So ends Hisham Sharabi's compelling autobiography, Embers and Ashes: Memoirs of an Arab Intellectual. Sharabi, a leading Palestinian intellectual who died in 2005, uttered these words to himself on board a plane from Amman, Jordan to the United States in 1949. He studied and taught in the US for the rest of his life, retiring as a professor of history at Georgetown University in 1998. Ably translated from Arabic by Issa J. Boullata, Embers and Ashes is a poignant story of an intellectual's exile and struggle.
Sharabi transports the reader seamlessly from his early life in Palestine, where he was born in 1927, to his studies at the American University of Beirut, and finally his own American experience and life as a university professor at Georgetown. While it occasionally lacks cohesion, the book is unmistakably personal and insightful.

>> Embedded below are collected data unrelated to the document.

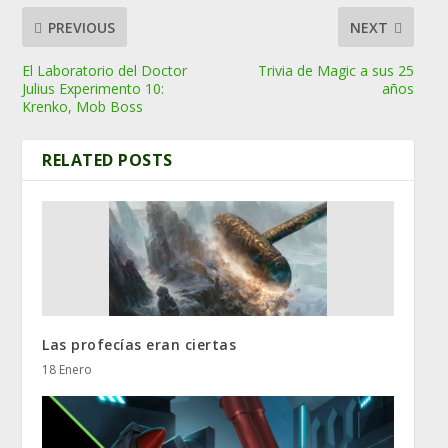
PREVIOUS
NEXT
El Laboratorio del Doctor
Trivia de Magic a sus 25
Julius Experimento 10:
años
Krenko, Mob Boss
RELATED POSTS
Las profecías eran ciertas
18 Enero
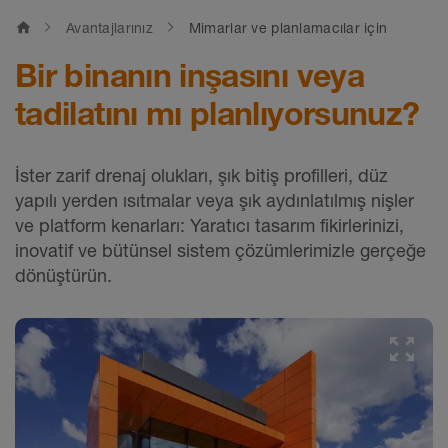
home
Avantajlarınız
Mimarlar ve planlamacılar için
Bir binanın inşasını veya
tadilatını mı planlıyorsunuz?
İster zarif drenaj olukları, şık bitiş profilleri, düz
yapılı yerden ısıtmalar veya şık aydınlatılmış nişler
ve platform kenarları: Yaratıcı tasarım fikirlerinizi,
inovatif ve bütünsel sistem çözümlerimizle gerçeğe
dönüştürün.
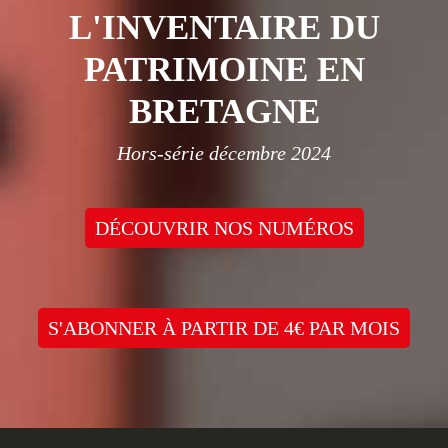
L'INVENTAIRE DU
PATRIMOINE EN
BRETAGNE
Hors-série décembre 2024
DÉCOUVRIR NOS NUMÉROS
S'ABONNER À PARTIR DE 4€ PAR MOIS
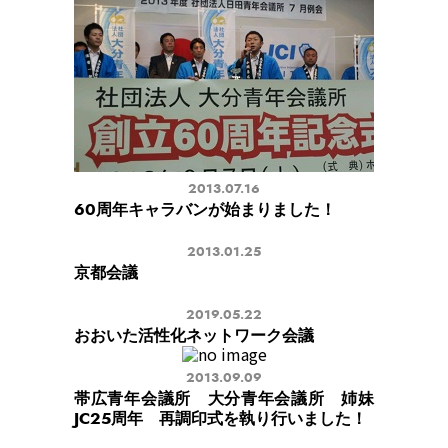
2013.07.16
60周年キャラバンが始まりました！
2013.01.25
京都会議
2019.05.22
おおいた活性化ネットワーク会議
2013.09.09
帯広青年会議所 大分青年会議所 姉妹
JC25周年 再調印式を執り行いました！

Sharabi's departure from Amman was preceded by tumultuous events in Lebanon where he was a prominent activist in the Syrian Social Nationalist Party (SSNP), led by Antun Saadeh. Perhaps more than anyone else, it was Saadeh who influenced Sharabi's intellectual trajectory. Saadeh's political line and that of the SSNP was premised on unity between Syria, Iraq, Lebanon and Palestine. Sharabi depicts Saadeh sympathetically as a man of deep human values: courageous, inspirational and subtly intellectual. But he also shows other aspects of Saadeh's personality:
"He used to speak of the party as if it were an actual government on the verge of taking power. In his personal behavior and public stance, he acted like a man of state. The party in his view was the only political force that stood up to colonialism and could achieve independence. It was the only force that could liberate Palestine. I think that Saadeh underestimated the depth of sectarian, tribal, and feudal feelings in [Lebanon]" (150-151).
There are two issues regarding Saadeh's approach to which Sharabi submitted uncritically, and on which he later seems to renege. Firstly, he did not oppose Saadah's grandiose vision of the Syrian homeland, which shifted from being confined to Lebanon, Syria, Palestine and Transjordan, to include Iraq, Kuwait and Cyprus. Secondly, Sharabi embraced Saadah's view that "the individual was a mere means that society used to achieve its aims; and that society represented a firm and abiding 'truth,' whereas individuals fell away like autumn leaves," thereby "ascribing a universality to society and considering society an ultimate ideal in itself" (59-60). However, Sharabi developed a more nuanced and critical view of these matters, particularly in his attribution of a more central and visible role to the individual in society.
Sharabi was also influenced by German philosopher Nicolai Hartmaan, who "considered moral values as justice, courage, love, and friendship to be objective and timeless. For him, those values enjoyed an eternal existence, like Plato's ideals" (129).